UNDER THE SKIN: The Hidden Toll of Racism on American Lives and on the Health of Our Nation
by Linda Villarosa
Doubleday, June 2022

“Through case histories as well as independent reporting, Villarosa’s remarkable third book elegantly traces the effects of the legacy of slavery — and the doctrine of anti-Blackness that sprang up to philosophically justify it — on Black health: reproductive, environmental, mental and more. Beginning with a long personal history of her awakening to these structural inequalities, the journalist repositions various narratives about race and medicine — the soaring Black maternal mortality rates; the rise of heart disease and hypertension; the oft-repeated dictum that Black people reject psychological therapy — as evidence not of Black inferiority, but of racism in the health care system.”

DEMON COPPERHEAD
by Barbara Kingsolver
Harper, October 2022

N.B. : Les droits de langue française ne sont plus disponibles pour ce titre.
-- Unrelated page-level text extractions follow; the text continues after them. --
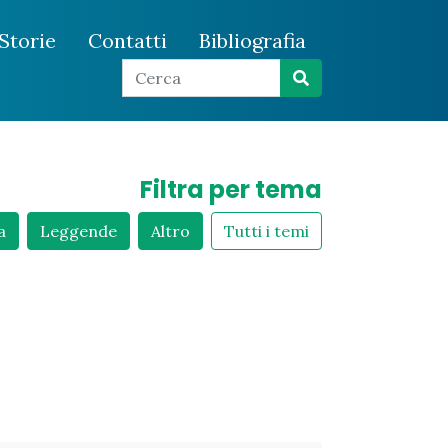
Storie
Contatti
Bibliografia
Filtra per tema
a
Leggende
Altro
Tutti i temi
“Kingsolver’s powerful new novel, a close retelling of Charles Dickens’s “David Copperfield” set in contemporary Appalachia, gallops through issues including childhood poverty, opioid addiction and rural dispossession even as its larger focus remains squarely on the question of how an artist’s consciousness is formed. Like Dickens, Kingsolver is unblushingly political and works on a sprawling scale, animating her pages with an abundance of charm and the presence of seemingly every creeping thing that has ever crept upon the earth.”